Woody Allen’s tell-all memoir, recently offered for sale by his ICM reps, has received bids from U.S. and foreign publishers totaling several million dollars.
But he hasn’t agreed to write it.
The proposal, excerpts of which appeared last week in the New York Post, promised to delve candidly into such tabloid fodder as his relationships with Mia Farrow and her adopted daughter, Soon-Yi Previn, and the lawsuit he brought against his longtime producer, Jean Doumanian.
It also hinted that Allen would write the book only if the price was right. “It’s hard to imagine there’s enough money out there to make me take the time away from film or theater to do it,” he wrote.

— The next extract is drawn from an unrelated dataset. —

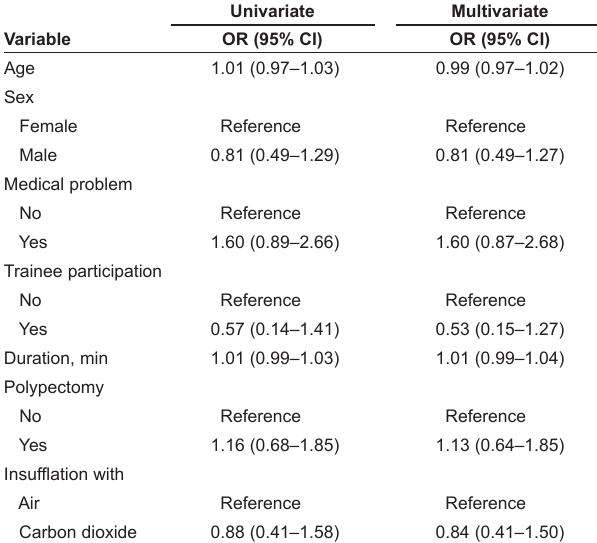
TAblE 3 Univariate and multivariate results for predictors of 30-day cumulative incidence of minor adverse events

Allen remains popular in Europe, though the U.S. box office appeal of his films has fallen sharply in recent years. “Anything Else,” the last film to emerge from a three-picture production deal at DreamWorks, has grossed just $3.2 million.
The proposal was timed to capitalize on Allen’s overseas popularity. It was hotly discussed at the Frankfurt Book Fair, receiving offers from HarperCollins U.K. and France’s Laffont. His reps were said to be close to deals for Spanish and Italian rights.

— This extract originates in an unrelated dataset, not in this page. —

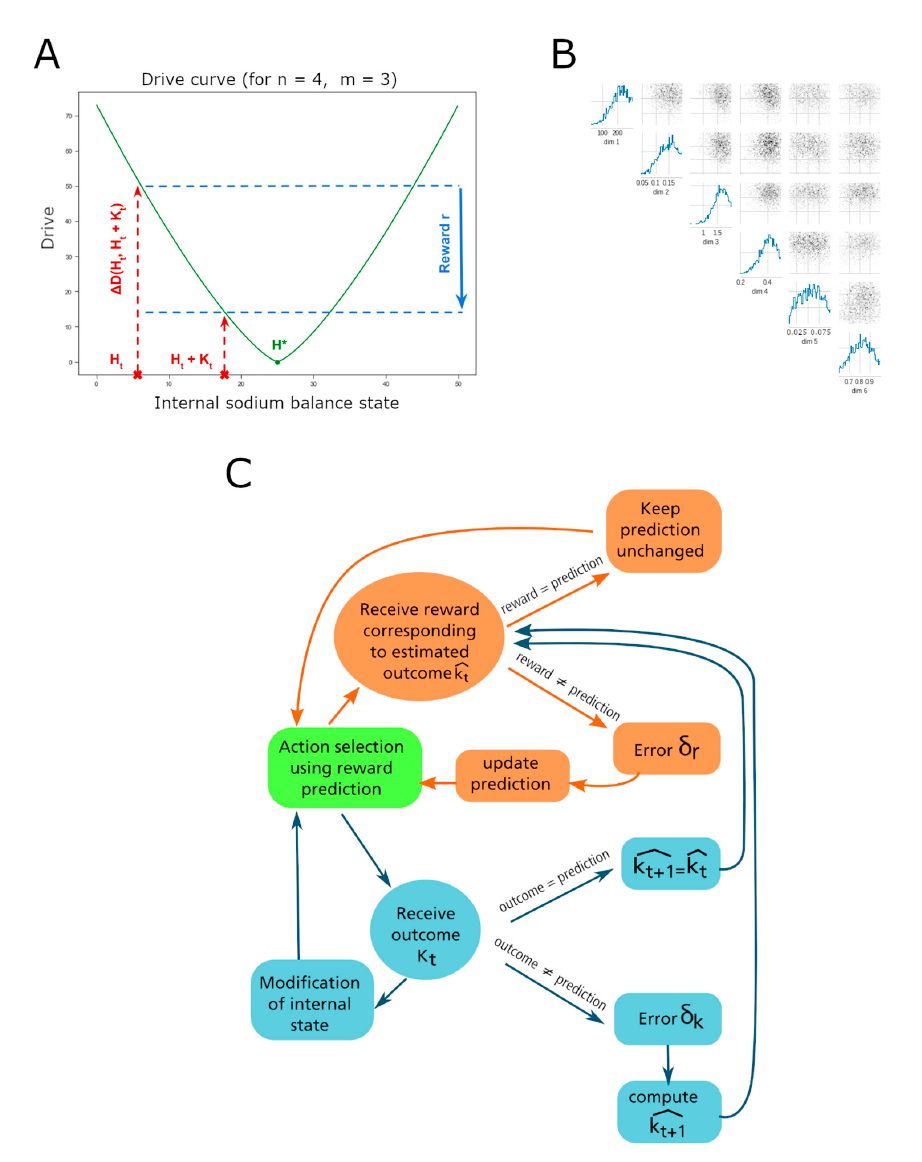
Figure 1. ( A ) Drive as a function of the internal sodium level. The optimal sodium level is denoted by H* , indicated by a dot. The current sodium state of the agent at time t is H t . An action apports an outcome that impacts the sodium level denoted by K t , transitioning the internal state to H t + 1 = H t + K t . The change in the drive function is defined as the reward r = ∆ D ( H t , H t + K t ). ( B ) Probability distributions for parameter values yielding model results consistent with the experimental observations. Parameters are, from top to bottom: the setpoint H* , the learning rate 𝜖 , the rate of exploration 𝛽 , the fixed outcome K , the loss of sodium after each trial and the energy cost of drinking. If each parameter takes a value with a high probability, the simulation results are consistent with the experimental observation. For each pair of parameters, the joint probability distribution that the two parameters fall in their respective range of possible values is also represented. Distributions obtained following Gonçalvez et al. [30], see Methods for details. ( C ) Diagram of the agent computations during a single trial (adapted from Schultz [31]). After performing an action, the agent receives a reward computed with the drive function and the estimated outcome of the action. The reward prediction error will be used to update the predicted value of this action and the probability of the agent to choose it at the next trial. In the meantime, the agent receives the outcome of the action, which modifies its internal state and its prediction of this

But the foreign publishing contracts were likely contingent on a U.S. publishing deal. Last week, such a deal appeared to be imminent. Riverhead Books, an imprint of Putnam Penguin, topped several competing offers with a bid of $3 million for U.S. rights. Allen would probably need to sell several hundred thousand copies of the book to earn out such a high advance.
But Allen spokeswoman Leslee Dart told Daily Variety that he wasn’t close to a deal with Riverhead Books. “This was completely his agents’ idea,” Dart told the Associated Press on Saturday. “Many times over the past two to three years, they’ve asked him to write his memoirs and he said he wasn’t interested. They then told him they could get a phenomenal amount of money for it, and he said that for a phenomenal amount of money he could see if he could get interested.”
A Penguin Group spokesman did not return calls from Daily Variety.
It’s not unprecedented for a celebrity to dip his or her toes in the book world and get cold feet. For years, rumors circulated at the Frankfurt Book Fair that Greta Garbo would offer her autobiography for sale. She never did. Oprah Winfrey promised years ago to publish her autobio with Knopf; she later withdrew the offer. But she did hand Knopf the next best thing — a book contract with her personal chef. “In the Kitchen With Rosie” sold 6 million copies in hardcover.